- 🍨 本文为🔗365天深度学习训练营 中的学习记录博客
- 🍖 原作者:K同学啊 | 接辅导、项目定制
- 🚀 文章来源:K同学的学习圈子
一、前期准备
1.设置GPU
import torch
import torch.nn as nn
import torchvision.transforms as transforms
import torchvision
from torchvision import transforms, datasets
import os,PIL,pathlib,warnings
def seed_torch(seed=1029): #设置随机种子
random.seed(seed)
os.environ['PYTHONHASHSEED'] = str(seed)
np.random.seed(seed)
torch.manual_seed(seed)#设置pytorch的随机种子
torch.cuda.manual_seed_all(seed)#设置pytorchGPU的随机种子
torch.backends.cudnn.deterministic = True
torch.backends.cudnn.benchmark = False#关闭卷积优化器
warnings.filterwarnings("ignore") #忽略警告信息
device = torch.device("cuda" if torch.cuda.is_available() else "cpu")
device
device(type=‘cuda’)
关于关闭卷积优化器这个,我刚开始看到这个操作还是有点疑惑的,为什么要把优化器关掉,然后我得到了这样的回答“关闭卷积优化器可以在一些特殊的情况下提高模型的性能。例如,在训练一些非常大的模型时,由于计算资源的限制,我们可能无法使用高效的卷积优化器,此时关闭卷积优化器可以提高训练速度。此外,在一些特殊的任务中,如图像分类、目标检测等,关闭卷积优化器也可以提高模型的性能。”然后我决定先试试。然后在这里设置随机种子,将随机数生成器初始化,确保每次的随机数相同。
2.导入数据
import os,PIL,random,pathlib
data_dir = './P7/'
data_dir = pathlib.Path(data_dir)
data_paths = list(data_dir.glob('*'))
classeNames = [str(path).split("\\")[1] for path in data_paths]
classeNames
[‘Dark’, ‘Green’, ‘Light’, ‘Medium’]
导入必要的os,PIL,random等库,用pathlib将Path转化为路径对象,再用glob读取路径下所有文件,用str.split(“”)方法将每个路径的字符串分割成一个列表,并取出第二个元素即文件名储存到classNames中
train_transforms = transforms.Compose([
transforms.Resize([224, 224]),
transforms.RandomHorizontalFlip(),
transforms.ToTensor(),
transforms.Normalize(
mean=[0.485, 0.456, 0.406],
std=[0.229, 0.224, 0.225])
])
test_transform = transforms.Compose([
transforms.Resize([224, 224]),
transforms.ToTensor(),
transforms.Normalize(
mean=[0.485, 0.456, 0.406],
std=[0.229, 0.224, 0.225])
])
total_data = datasets.ImageFolder("./P7/",transform=train_transforms)
total_data
Dataset ImageFolder
Number of datapoints: 1200
Root location: ./P7/
StandardTransform
Transform: Compose(
Resize(size=[224, 224], interpolation=bilinear, max_size=None, antialias=warn)

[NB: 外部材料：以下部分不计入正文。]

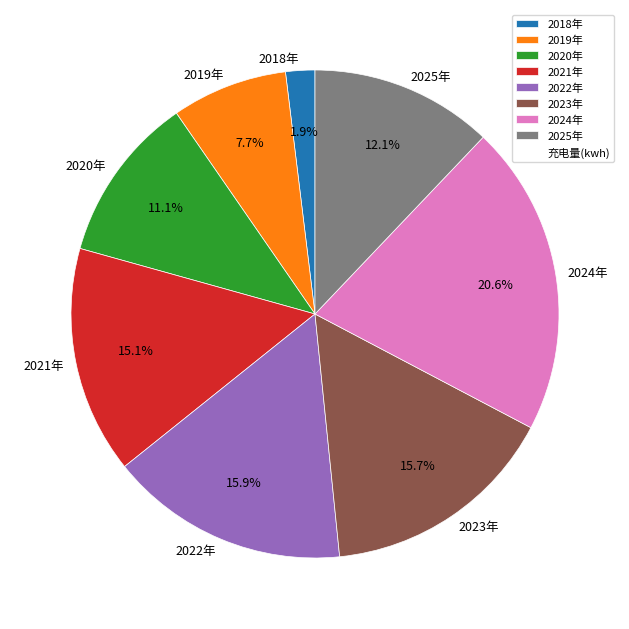

What percentage is the 2025年 slice, to the nearest percent?

12%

RandomHorizontalFlip(p=0.5)
ToTensor()
Normalize(mean=[0.485, 0.456, 0.406], std=[0.229, 0.224, 0.225])
)
分别定义了训练集和测试集的数据增强方法。将数据归一化,统一大小,随机翻转等能提高模型的泛化能力。将图形转化为张量便于模型处理
total_data.class_to_idx#打标签
{‘Dark’: 0, ‘Green’: 1, ‘Light’: 2, ‘Medium’: 3}
3.划分数据
train_size = int(0.8 * len(total_data))
test_size = len(total_data) - train_size
train_dataset, test_dataset = torch.utils.data.random_split(total_data, [train_size, test_size])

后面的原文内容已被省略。